Scoping rules in c#

What a dull subject. Exactly so because it’s supposed to be a done deal, I don’t hear many people arguing about scope rules anymore. That is why I was so suprised when the compiler complained about some perfectly valid code I had written.  At first I thought it was only a peculiarity of the way closures are implemented in c#, but as I dug deeper, the scoping rules of c# seems to be… well just annoyingly stupid. Lets start with a simple case:

OleDbCommand command = SQLServer.CreateCommand();

if (true)

{

OleDbCommand command = SQLServer.CreateCommand();

}

I don’t think many people would argue that is just bad programming practice, but look what happens if we just change it a little:

if (true)

{

OleDbCommand command = SQLServer.CreateCommand();

}

OleDbCommand command = SQLServer.CreateCommand();

This fails with the exact same error.

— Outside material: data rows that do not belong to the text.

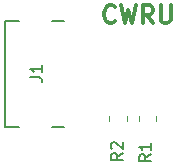
<source format=gto>
G04 #@! TF.GenerationSoftware,KiCad,Pcbnew,(6.0.0)*
G04 #@! TF.CreationDate,2023-03-26T21:44:28-04:00*
G04 #@! TF.ProjectId,stroboscope_usb_c_0v1,7374726f-626f-4736-936f-70655f757362,rev?*
G04 #@! TF.SameCoordinates,Original*
G04 #@! TF.FileFunction,Legend,Top*
G04 #@! TF.FilePolarity,Positive*
%FSLAX46Y46*%
G04 Gerber Fmt 4.6, Leading zero omitted, Abs format (unit mm)*
G04 Created by KiCad (PCBNEW (6.0.0)) date 2023-03-26 21:44:28*
%MOMM*%
%LPD*%
G01*
G04 APERTURE LIST*
%ADD10C,0.300000*%
%ADD11C,0.150000*%
%ADD12C,0.120000*%
%ADD13C,0.127000*%
G04 APERTURE END LIST*
D10*
X124512628Y-89130914D02*
X124441200Y-89202342D01*
X124226914Y-89273771D01*
X124084057Y-89273771D01*
X123869771Y-89202342D01*
X123726914Y-89059485D01*
X123655485Y-88916628D01*
X123584057Y-88630914D01*
X123584057Y-88416628D01*
X123655485Y-88130914D01*
X123726914Y-87988057D01*
X123869771Y-87845200D01*
X124084057Y-87773771D01*
X124226914Y-87773771D01*
X124441200Y-87845200D01*
X124512628Y-87916628D01*
X125012628Y-87773771D02*
X125369771Y-89273771D01*
X125655485Y-88202342D01*
X125941200Y-89273771D01*
X126298342Y-87773771D01*
X127726914Y-89273771D02*
X127226914Y-88559485D01*
X126869771Y-89273771D02*
X126869771Y-87773771D01*
X127441200Y-87773771D01*
X127584057Y-87845200D01*
X127655485Y-87916628D01*
X127726914Y-88059485D01*
X127726914Y-88273771D01*
X127655485Y-88416628D01*
X127584057Y-88488057D01*
X127441200Y-88559485D01*
X126869771Y-88559485D01*
X128369771Y-87773771D02*
X128369771Y-88988057D01*
X128441200Y-89130914D01*
X128512628Y-89202342D01*
X128655485Y-89273771D01*
X128941200Y-89273771D01*
X129084057Y-89202342D01*
X129155485Y-89130914D01*
X129226914Y-88988057D01*
X129226914Y-87773771D01*
D11*
X125166380Y-100293466D02*
X124690190Y-100626800D01*
X125166380Y-100864895D02*
X124166380Y-100864895D01*
X124166380Y-100483942D01*
X124214000Y-100388704D01*
X124261619Y-100341085D01*
X124356857Y-100293466D01*
X124499714Y-100293466D01*
X124594952Y-100341085D01*
X124642571Y-100388704D01*
X124690190Y-100483942D01*
X124690190Y-100864895D01*
X124261619Y-99912514D02*
X124214000Y-99864895D01*
X124166380Y-99769657D01*
X124166380Y-99531561D01*
X124214000Y-99436323D01*
X124261619Y-99388704D01*
X124356857Y-99341085D01*
X124452095Y-99341085D01*
X124594952Y-99388704D01*
X125166380Y-99960133D01*
X125166380Y-99341085D01*
X127553980Y-100395066D02*
X127077790Y-100728400D01*
X127553980Y-100966495D02*
X126553980Y-100966495D01*
X126553980Y-100585542D01*
X126601600Y-100490304D01*
X126649219Y-100442685D01*
X126744457Y-100395066D01*
X126887314Y-100395066D01*
X126982552Y-100442685D01*
X127030171Y-100490304D01*
X127077790Y-100585542D01*
X127077790Y-100966495D01*
X127553980Y-99442685D02*
X127553980Y-100014114D01*
X127553980Y-99728400D02*
X126553980Y-99728400D01*
X126696838Y-99823638D01*
X126792076Y-99918876D01*
X126839695Y-100014114D01*
X117342380Y-93853333D02*
X118056666Y-93853333D01*
X118199523Y-93900952D01*
X118294761Y-93996190D01*
X118342380Y-94139047D01*
X118342380Y-94234285D01*
X118342380Y-92853333D02*
X118342380Y-93424761D01*
X118342380Y-93139047D02*
X117342380Y-93139047D01*
X117485238Y-93234285D01*
X117580476Y-93329523D01*
X117628095Y-93424761D01*
D12*
X124029800Y-97559864D02*
X124029800Y-97105736D01*
X125499800Y-97559864D02*
X125499800Y-97105736D01*
X127989000Y-97559864D02*
X127989000Y-97105736D01*
X126519000Y-97559864D02*
X126519000Y-97105736D01*
D13*
X119220000Y-89130000D02*
X120180000Y-89130000D01*
X115200000Y-98070000D02*
X116380000Y-98070000D01*
X115200000Y-89130000D02*
X116380000Y-89130000D01*
X119220000Y-98070000D02*
X120180000Y-98070000D01*
X115200000Y-98070000D02*
X115200000Y-89130000D01*
M02*

</source>
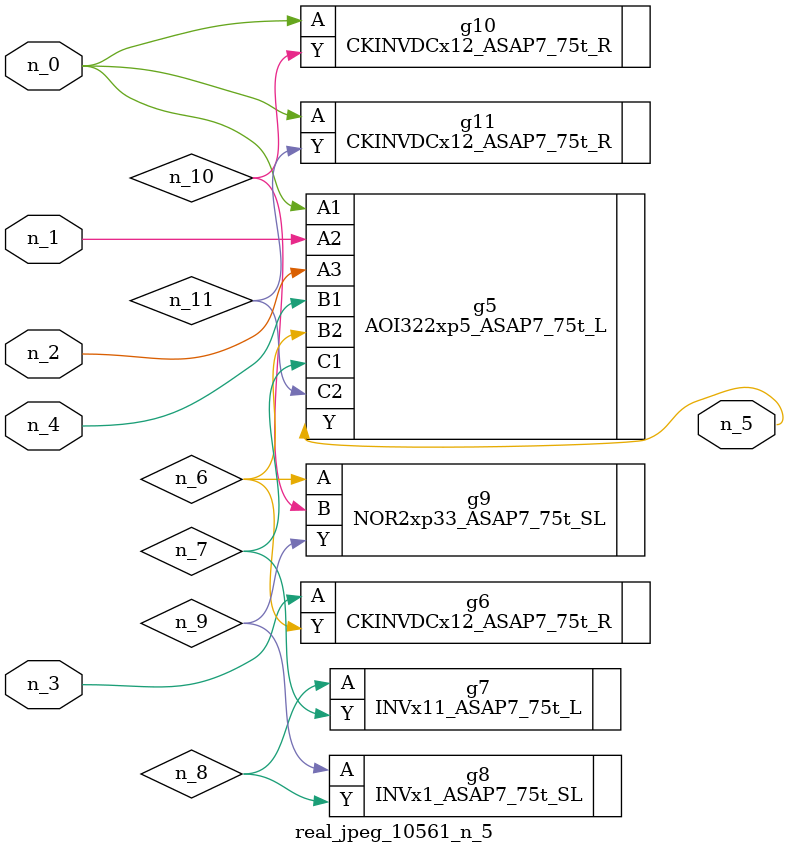
<source format=v>
module real_jpeg_10561_n_5 (n_4, n_0, n_1, n_2, n_3, n_5);

input n_4;
input n_0;
input n_1;
input n_2;
input n_3;

output n_5;

wire n_8;
wire n_11;
wire n_6;
wire n_7;
wire n_10;
wire n_9;

AOI322xp5_ASAP7_75t_L g5 ( 
.A1(n_0),
.A2(n_1),
.A3(n_2),
.B1(n_4),
.B2(n_6),
.C1(n_7),
.C2(n_11),
.Y(n_5)
);

CKINVDCx12_ASAP7_75t_R g10 ( 
.A(n_0),
.Y(n_10)
);

CKINVDCx12_ASAP7_75t_R g11 ( 
.A(n_0),
.Y(n_11)
);

CKINVDCx12_ASAP7_75t_R g6 ( 
.A(n_3),
.Y(n_6)
);

NOR2xp33_ASAP7_75t_SL g9 ( 
.A(n_6),
.B(n_10),
.Y(n_9)
);

INVx11_ASAP7_75t_L g7 ( 
.A(n_8),
.Y(n_7)
);

INVx1_ASAP7_75t_SL g8 ( 
.A(n_9),
.Y(n_8)
);


endmodule
</source>
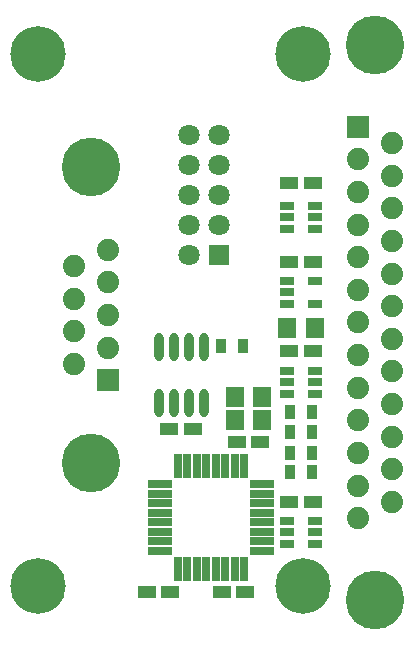
<source format=gts>
G04 Layer_Color=8388736*
%FSAX44Y44*%
%MOMM*%
G71*
G01*
G75*
%ADD47R,1.2032X0.8032*%
%ADD48R,0.9532X1.1532*%
%ADD49R,1.5032X1.1032*%
%ADD50R,1.5532X1.6532*%
%ADD51O,0.8032X2.4032*%
%ADD52R,2.0032X0.6532*%
%ADD53R,0.6532X2.0032*%
%ADD54C,1.8032*%
%ADD55R,1.8032X1.8032*%
%ADD56C,1.8932*%
%ADD57R,1.8932X1.8932*%
%ADD58C,4.9632*%
%ADD59C,4.7032*%
D47*
X00597600Y01006450D02*
D03*
Y00996950D02*
D03*
Y00987450D02*
D03*
X00621600D02*
D03*
Y01006450D02*
D03*
Y00996950D02*
D03*
X00597600Y00866750D02*
D03*
Y00857250D02*
D03*
Y00847750D02*
D03*
X00621600D02*
D03*
Y00866750D02*
D03*
Y00857250D02*
D03*
Y00720750D02*
D03*
Y00730250D02*
D03*
Y00739750D02*
D03*
X00597600D02*
D03*
Y00720750D02*
D03*
Y00730250D02*
D03*
Y00942950D02*
D03*
Y00933450D02*
D03*
Y00923950D02*
D03*
X00621600D02*
D03*
Y00942950D02*
D03*
D48*
X00618600Y00815340D02*
D03*
X00600600D02*
D03*
X00600600Y00831850D02*
D03*
X00618600D02*
D03*
X00600600Y00797560D02*
D03*
X00618600D02*
D03*
X00618600Y00781050D02*
D03*
X00600600D02*
D03*
X00542180Y00887730D02*
D03*
X00560180D02*
D03*
D49*
X00619600Y01026160D02*
D03*
X00599600D02*
D03*
X00619600Y00883920D02*
D03*
X00599600D02*
D03*
Y00755650D02*
D03*
X00619600D02*
D03*
X00542450Y00679450D02*
D03*
X00562450D02*
D03*
X00555150Y00806450D02*
D03*
X00575150D02*
D03*
X00498950Y00679450D02*
D03*
X00478950D02*
D03*
X00498000Y00817880D02*
D03*
X00518000D02*
D03*
X00619600Y00958850D02*
D03*
X00599600D02*
D03*
D50*
X00553400Y00825500D02*
D03*
X00576900D02*
D03*
X00553400Y00844550D02*
D03*
X00576900D02*
D03*
X00621350Y00902970D02*
D03*
X00597850D02*
D03*
D51*
X00527050Y00887600D02*
D03*
X00514350D02*
D03*
X00501650D02*
D03*
X00488950D02*
D03*
X00527050Y00839600D02*
D03*
X00514350D02*
D03*
X00501650D02*
D03*
X00488950D02*
D03*
D52*
X00489900Y00714950D02*
D03*
Y00722950D02*
D03*
Y00730950D02*
D03*
Y00738950D02*
D03*
Y00746950D02*
D03*
Y00754950D02*
D03*
Y00762950D02*
D03*
Y00770950D02*
D03*
X00576900D02*
D03*
Y00762950D02*
D03*
Y00754950D02*
D03*
Y00746950D02*
D03*
Y00738950D02*
D03*
Y00730950D02*
D03*
Y00722950D02*
D03*
Y00714950D02*
D03*
D53*
X00505400Y00786450D02*
D03*
X00513400D02*
D03*
X00521400D02*
D03*
X00529400D02*
D03*
X00537400D02*
D03*
X00545400D02*
D03*
X00553400D02*
D03*
X00561400D02*
D03*
Y00699450D02*
D03*
X00553400D02*
D03*
X00545400D02*
D03*
X00537400D02*
D03*
X00529400D02*
D03*
X00521400D02*
D03*
X00513400D02*
D03*
X00505400D02*
D03*
D54*
X00514350Y01066800D02*
D03*
X00539750D02*
D03*
X00514350Y01041400D02*
D03*
X00539750D02*
D03*
X00514350Y01016000D02*
D03*
X00539750D02*
D03*
X00514350Y00990600D02*
D03*
X00539750D02*
D03*
X00514350Y00965200D02*
D03*
D55*
X00539750D02*
D03*
D56*
X00657880Y00742390D02*
D03*
X00686280Y00756195D02*
D03*
X00657880Y00770000D02*
D03*
X00686280Y00783805D02*
D03*
X00657880Y00797610D02*
D03*
X00686280Y00811415D02*
D03*
X00657880Y00825220D02*
D03*
X00686280Y00839025D02*
D03*
X00657880Y00852830D02*
D03*
X00686280Y00866635D02*
D03*
X00657880Y00880440D02*
D03*
X00686280Y00894245D02*
D03*
X00657880Y00908050D02*
D03*
X00686280Y00921855D02*
D03*
X00657880Y00935660D02*
D03*
X00686280Y00949465D02*
D03*
X00657880Y00963270D02*
D03*
X00686280Y00977075D02*
D03*
X00657880Y00990880D02*
D03*
X00686280Y01004685D02*
D03*
X00657880Y01018490D02*
D03*
X00686280Y01032295D02*
D03*
X00657880Y01046100D02*
D03*
X00686280Y01059905D02*
D03*
X00417350Y00872850D02*
D03*
X00445750Y00886700D02*
D03*
X00417350Y00900550D02*
D03*
X00445750Y00914400D02*
D03*
X00417350Y00928250D02*
D03*
X00445750Y00942100D02*
D03*
X00417350Y00955950D02*
D03*
X00445750Y00969800D02*
D03*
D57*
X00657880Y01073710D02*
D03*
X00445750Y00859000D02*
D03*
D58*
X00672080Y01143310D02*
D03*
Y00672790D02*
D03*
X00431550Y01039350D02*
D03*
Y00789450D02*
D03*
D59*
X00386550Y01135000D02*
D03*
Y00685000D02*
D03*
X00611550D02*
D03*
Y01135000D02*
D03*
M02*

</source>
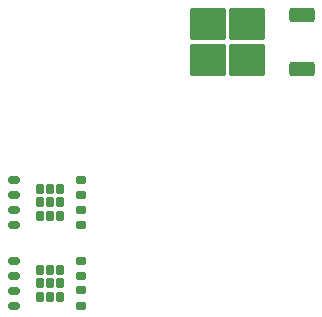
<source format=gbr>
%TF.GenerationSoftware,KiCad,Pcbnew,7.0.11*%
%TF.CreationDate,2025-01-11T16:00:56+09:00*%
%TF.ProjectId,Kicker,4b69636b-6572-42e6-9b69-6361645f7063,rev?*%
%TF.SameCoordinates,Original*%
%TF.FileFunction,Paste,Top*%
%TF.FilePolarity,Positive*%
%FSLAX46Y46*%
G04 Gerber Fmt 4.6, Leading zero omitted, Abs format (unit mm)*
G04 Created by KiCad (PCBNEW 7.0.11) date 2025-01-11 16:00:56*
%MOMM*%
%LPD*%
G01*
G04 APERTURE LIST*
G04 Aperture macros list*
%AMRoundRect*
0 Rectangle with rounded corners*
0 $1 Rounding radius*
0 $2 $3 $4 $5 $6 $7 $8 $9 X,Y pos of 4 corners*
0 Add a 4 corners polygon primitive as box body*
4,1,4,$2,$3,$4,$5,$6,$7,$8,$9,$2,$3,0*
0 Add four circle primitives for the rounded corners*
1,1,$1+$1,$2,$3*
1,1,$1+$1,$4,$5*
1,1,$1+$1,$6,$7*
1,1,$1+$1,$8,$9*
0 Add four rect primitives between the rounded corners*
20,1,$1+$1,$2,$3,$4,$5,0*
20,1,$1+$1,$4,$5,$6,$7,0*
20,1,$1+$1,$6,$7,$8,$9,0*
20,1,$1+$1,$8,$9,$2,$3,0*%
G04 Aperture macros list end*
%ADD10RoundRect,0.150000X-0.150000X-0.300000X0.150000X-0.300000X0.150000X0.300000X-0.150000X0.300000X0*%
%ADD11RoundRect,0.150000X-0.300000X0.150000X-0.300000X-0.150000X0.300000X-0.150000X0.300000X0.150000X0*%
%ADD12RoundRect,0.150000X-0.375000X0.150000X-0.375000X-0.150000X0.375000X-0.150000X0.375000X0.150000X0*%
%ADD13RoundRect,0.250000X0.850000X0.350000X-0.850000X0.350000X-0.850000X-0.350000X0.850000X-0.350000X0*%
%ADD14RoundRect,0.250000X1.275000X1.125000X-1.275000X1.125000X-1.275000X-1.125000X1.275000X-1.125000X0*%
G04 APERTURE END LIST*
D10*
%TO.C,Q3*%
X154824000Y-102870000D03*
X154824000Y-104020000D03*
X154824000Y-105170000D03*
X155674000Y-102870000D03*
X155674000Y-104020000D03*
X155674000Y-105170000D03*
X156524000Y-102870000D03*
X156524000Y-104020000D03*
X156524000Y-105170000D03*
D11*
X158374000Y-102140000D03*
X158374000Y-103420000D03*
X158374000Y-104620000D03*
X158374000Y-105900000D03*
D12*
X152654000Y-102110000D03*
X152654000Y-103380000D03*
X152654000Y-104660000D03*
X152654000Y-105930000D03*
%TD*%
D10*
%TO.C,Q2*%
X154824000Y-109716000D03*
X154824000Y-110866000D03*
X154824000Y-112016000D03*
X155674000Y-109716000D03*
X155674000Y-110866000D03*
X155674000Y-112016000D03*
X156524000Y-109716000D03*
X156524000Y-110866000D03*
X156524000Y-112016000D03*
D11*
X158374000Y-108986000D03*
X158374000Y-110266000D03*
X158374000Y-111466000D03*
X158374000Y-112746000D03*
D12*
X152654000Y-108956000D03*
X152654000Y-110226000D03*
X152654000Y-111506000D03*
X152654000Y-112776000D03*
%TD*%
D13*
%TO.C,Q1*%
X177038000Y-88141500D03*
D14*
X169063000Y-88896500D03*
X169063000Y-91946500D03*
X172413000Y-88896500D03*
X172413000Y-91946500D03*
D13*
X177038000Y-92701500D03*
%TD*%
M02*

</source>
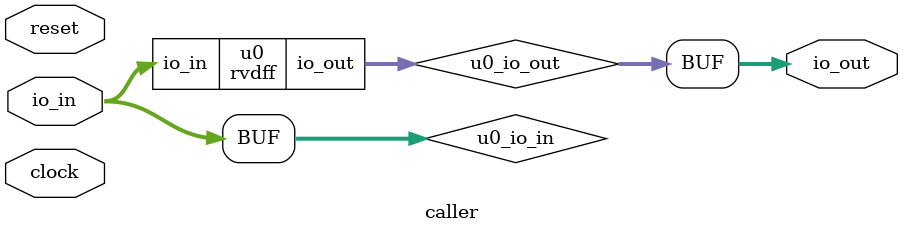
<source format=v>
module rvdff(
  input  [31:0] io_in,
  output [31:0] io_out
);
  assign io_out = io_in; // @[GCD.scala 12:10]
endmodule
module caller(
  input         clock,
  input         reset,
  input  [31:0] io_in,
  output [31:0] io_out
);
  wire [31:0] u0_io_in; // @[GCD.scala 21:18]
  wire [31:0] u0_io_out; // @[GCD.scala 21:18]
  rvdff u0 ( // @[GCD.scala 21:18]
    .io_in(u0_io_in),
    .io_out(u0_io_out)
  );
  assign io_out = u0_io_out; // @[GCD.scala 22:6]
  assign u0_io_in = io_in; // @[GCD.scala 22:6]
endmodule

</source>
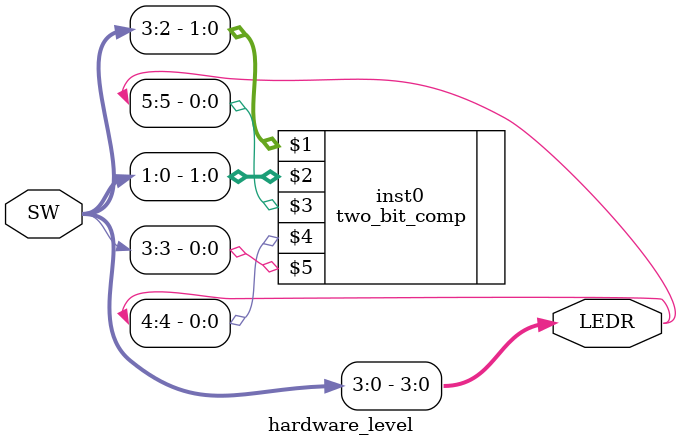
<source format=v>
module hardware_level (SW,LEDR);
input wire [3:0] SW;
output wire [6:0] LEDR;



two_bit_comp inst0 (SW[3:2],SW[1:0],LEDR[5],LEDR[4],LEDR[3]);


assign LEDR[3:0] = SW[3:0];
endmodule

</source>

Apparently the command of the if statement prevents the other command from being declared, but since you can use command anymore this is just plainly wrong.  Furthermore closures behave the same way:

VoidFunction t = delegate

{

OleDbCommand command = SQLServer.CreateCommand();

}

OleDbCommand command = SQLServer.CreateCommand();

Please note that the closure has just been declared. For more discussion of the examples see this thread on stackoverflow.  I followed up with a question of why the language guys at microsoft would have made such a bonehead mistake and there wasn’t any good reason in my mind.  I’m still puzzled why the compiler wouldn’t just issue a warning, but maybe warnings is one of those things they hated about C++ and decided it was just easier to swing the big No-hammer and be done with it.